- Spending on homelessness increased 2,015% between 2009 and 2018 in San Diego County, but no correlation between spending and local homeless numbers is evident, according to a study by the San Diego County Taxpayers Association.
- The study indicates the homelessness data collection methods used by the individual cities within San Diego County is inadequate. As such, the collected data doesn't hold much statistical integrity to track the issue over time or evaluate the effectiveness of tax dollars spent to mitigate homelessness. The methodology makes it difficult to determine if the spending on homelessness mitigation programs was effective in reducing the homeless population.
- The study gives three recommendations for the San Diego municipalities:
- Leaders across the county have to agree on data standards and create one model for tracking homelessness.
- Cities need homelessness experts on hand to monitor programs and ensure they're operating efficiently.
- Cities need to collaborate on a 10-year action plan with incentives for local governments that make a significant impact in accordance with the agreed upon data standards.
This study examined a very specific problem in a targeted area, but the implications are wide reaching across the country and for a variety of topics. It highlights the importance of using solid methodology and data to reach conclusions. The amount of data available for municipalities to analyze grows practically every day, but it's nearly useless if not applied correctly.
Almost universally, cities report their resources being stretched thin. That's an even stronger reason to conserve the resources they already have and make sure taxpayers' money is spent on solutions that are proven to have an impact.
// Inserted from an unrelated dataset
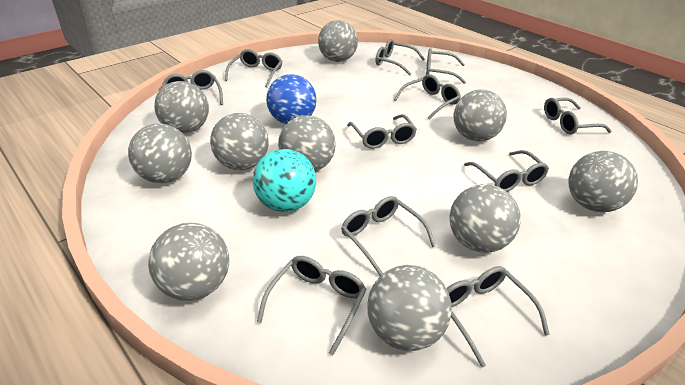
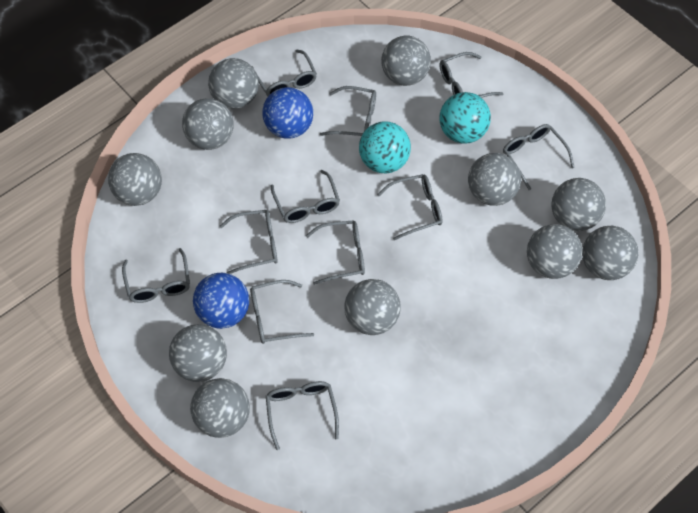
blue ball: [266,74,316,124] = 1 -> [193,273,249,329] [262,87,313,139] = 2
grey ball: [128,124,192,183] [148,223,229,301] [154,81,209,133] [210,113,269,170] [278,115,336,171] [318,20,358,62] [367,265,452,351] [449,184,521,253] [454,90,507,141] [568,151,638,212] = 10 -> [108,153,162,206] [169,324,227,382] [182,98,234,150] [190,378,250,438] [208,58,259,109] [344,279,401,335] [381,36,431,86] [468,153,521,206] [527,224,583,279] [551,178,606,231] [582,226,639,280] = 11
turquoise ball: [253,149,316,212] = 1 -> [359,121,411,173] [439,92,491,144] = 2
Meaningful data collection and analysis is the first step.
The study notes that even though resources are in short supply, cities have access to cost-effective ways of gathering and analyzing data and using the results to drive future programming. The recommendations of creating data standards and a long-term plan can be applied across a host of cities, departments and initiatives.
Besides the data discrepancies, this situation highlights that fragmented responses among municipalities in a region can be detrimental. In San Diego's case, the lack of sufficient tracking of homeless individuals between cities has watered down data that have been used to better the community. Global leaders increasingly report collaboration with neighboring cities to solve big problems that don't end at one city's borders. Climate change, transportation, housing and homelessness mitigation are among the topics frequently addressed through cooperative efforts.
It's worth noting that this study doesn't necessarily say that San Diego County's efforts to mitigate homelessness were a complete failure in reaching their goals. However, conclusions about effectiveness are difficult to reach without strong data sets. It can be assumed that the absence of adequate measurement strategies led to overspending on an issue that might be solved with a lower financial investment.